BASF on Monday announced it is building a new production plant at its sprawling Freeport, Texas campus, putting it in line with other chemical companies that are taking advantage of low-cost natural gas in expanding U.S. facilities.
The new production facility will join 24 other plants at BASF’s Freeport site and is expected to begin operations in mid-2014. It will churn out acrylic emulsion polymers that are used for architectural coatings, adhesives and in construction chemicals.
Although the primary raw materials used to make the emulsion polymers is oil-based, site senior vice president Chris Witte said low-cost energy brought about by a surge in a domestic natural gas drilling is a benefit.
“Lower energy costs always helps with your cost structure in the production process,” he noted. “From an energy perspective, the shale gas finds have helped to lower production costs.”
With its new plant, the Ludwigshafen, Germany-headquartered BASF also will be able to take advantage of other raw materials and expertise already on site. For instance, the acrylic acid that is used in manufacturing acrylates is already available at the facility.
BASF refers to its integrated approach as the “Verbund” model, using the German word for “linked.”
According to BASF, about 25 jobs will be connected to the new plant, joining about 700 employees and another 780 contractors who already work at the Freeport site.
The new plant will be built within BASF’s existing 500-acre campus.

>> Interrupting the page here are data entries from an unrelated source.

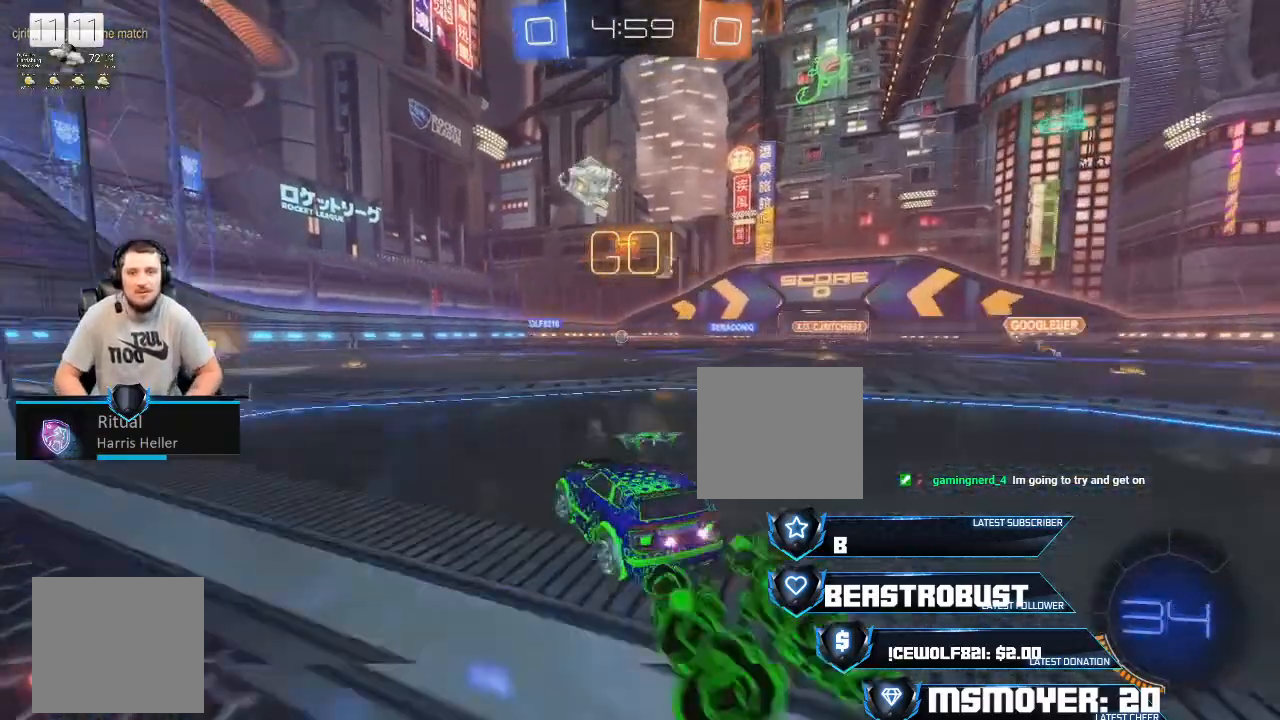
{"buttons": ["CROSS", "R2"], "left_stick": "up-right", "right_stick": "center", "events": [[100, "R2", "down"], [167, "CROSS", "down"], [167, "left_stick", "center"], [300, "CROSS", "up"], [333, "left_stick", "up-right"], [367, "CROSS", "down"]]}
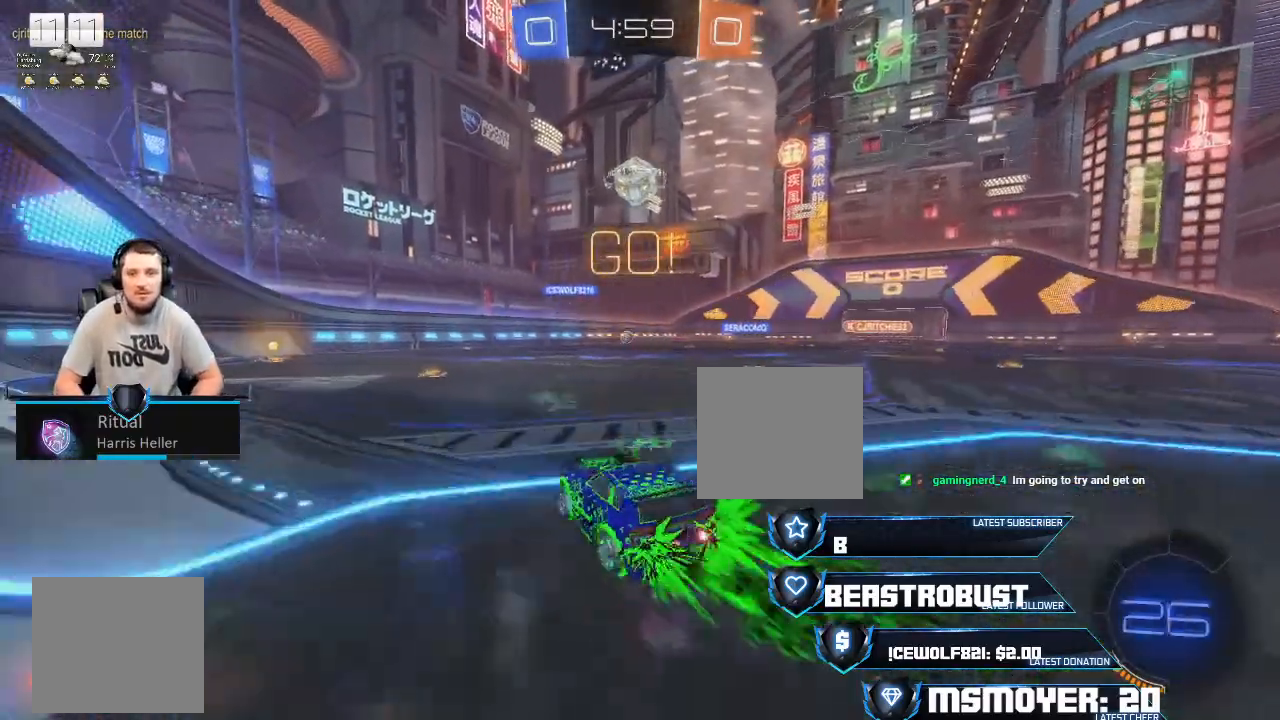
{"buttons": ["CROSS", "R2"], "left_stick": "left", "right_stick": "center", "events": [[33, "CROSS", "up"], [100, "left_stick", "center"], [367, "CROSS", "down"], [367, "left_stick", "left"]]}
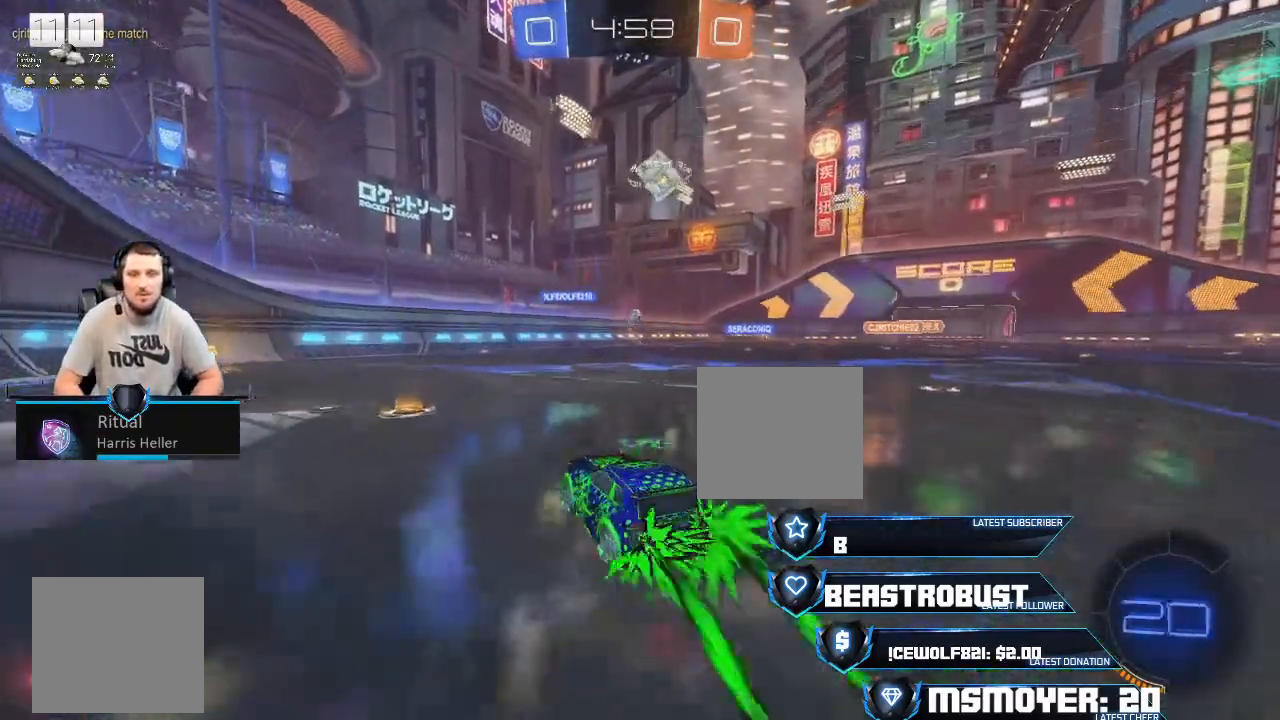
{"buttons": ["R2"], "left_stick": "center", "right_stick": "center", "events": [[33, "CROSS", "up"], [500, "left_stick", "center"]]}
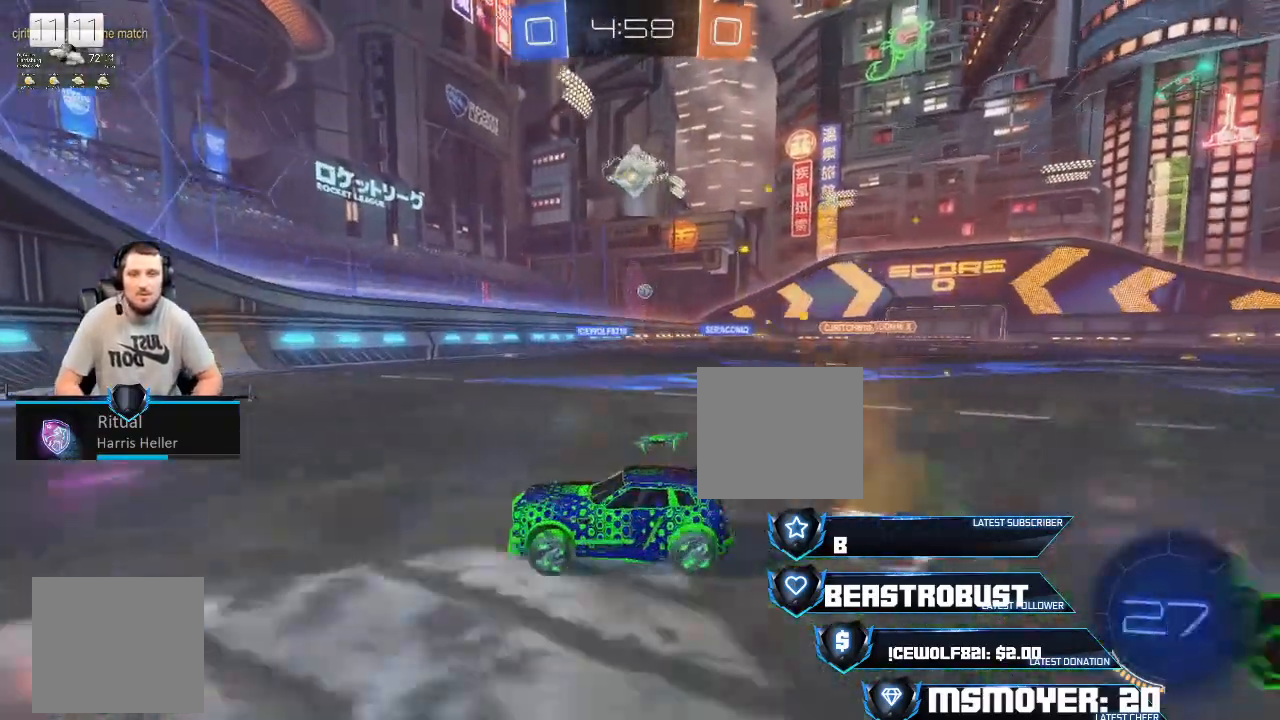
{"buttons": ["CIRCLE", "R2"], "left_stick": "right", "right_stick": "center", "events": [[100, "left_stick", "right"], [267, "left_stick", "center"], [367, "left_stick", "right"], [433, "CIRCLE", "down"]]}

The company has three other emulsion plants in North America — including facilities in Pennsylvania, Tennessee and Mexico. The new production plant in Freeport allows the manufacturer to better meet the needs of nearby customers in the central-southern United States.
Chuck Schmidt, BASF’s senior vice president for paper chemicals in North America, said in a statement that the investment shows the company’s commitment to meeting the demand for the materials by paper and board manufacturers in the region.
Founded in 1958, BASF’s Freeport campus is the company’s oldest manufacturing site outside of Europe. It produces 23 different products, including cyclohexanone used as a solvent in producing magnetic recording media, alcohols used in wood finishes and polymer resins used in carpet and clothing.